Stars: Michelle Williams, Ryan Gosling

Director: Derek Cianfrance

Thought there's much to appreciate in the acting, there's little else to admire about this stultifying study of a marriage gone sour. The dialogue is annoyingly 'naturalistic', and slightly overlapping at times, while the narrative jumps confusingly back and forward.

Says Williams of her film parents: 'I know they must have loved each other once', an adage which applies all too soon to her own marriage, although a doctor (her) and a removal man would hardly seem to have been ideally balanced from the start.

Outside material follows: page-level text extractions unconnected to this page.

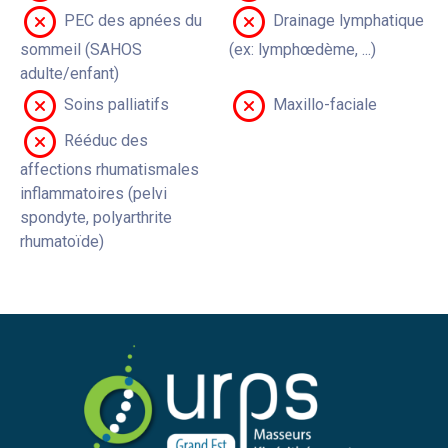
PEC des apnées du
Drainage lymphatique
sommeil (SAHOS
(ex: lymphœdème, ...)
adulte/enfant)
Soins palliatifs
Maxillo-faciale
Rééduc des
affections rhumatismales
inflammatoires (pelvi
spondyte, polyarthrite
rhumatoïde)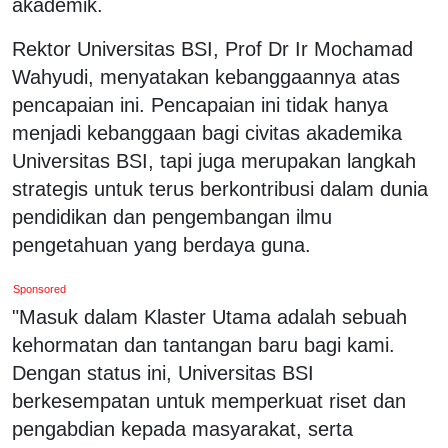
akademik.
Rektor Universitas BSI, Prof Dr Ir Mochamad
Wahyudi, menyatakan kebanggaannya atas
pencapaian ini. Pencapaian ini tidak hanya
menjadi kebanggaan bagi civitas akademika
Universitas BSI, tapi juga merupakan langkah
strategis untuk terus berkontribusi dalam dunia
pendidikan dan pengembangan ilmu
pengetahuan yang berdaya guna.
Sponsored
"Masuk dalam Klaster Utama adalah sebuah
kehormatan dan tantangan baru bagi kami.
Dengan status ini, Universitas BSI
berkesempatan untuk memperkuat riset dan
pengabdian kepada masyarakat, serta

Soon enough, they are at each other's throats, both intolerant of the other, and unable to avoid 'scenes', which escalate quickly. Some people might level a charge of immaturity, though their clear unsuitability (at least once she has achieved her ambition in life) is probably the deciding factor.

Williams has the woman buttoned downed down to the nth degree, and could be in line for an Oscar nomination to add to the one she received for Brokeback Mountain. Gosling, on the other hand, although also good, has trouble reconciling the younger and older versions of his character: the darkening of his hair and growing a droopy moustache not so much ages him as almost transforms him into someone else entirely. And we have little sympathy for these people whose problems are largely of their own making.

The sex scenes which have grabbed some headlines are not as extreme as you might expect from the publicity. Colour schemes for various periods of the couple's life don't really work.

David Quinlan

USA 2010. UK Distributor: Optimum. Technicolor.
114 minutes. Not widescreen. UK certificate: 18.

Guidance ratings (out of 3): Sex/nudity 2, Violence/Horror 1, Drugs 0, Swearing 2.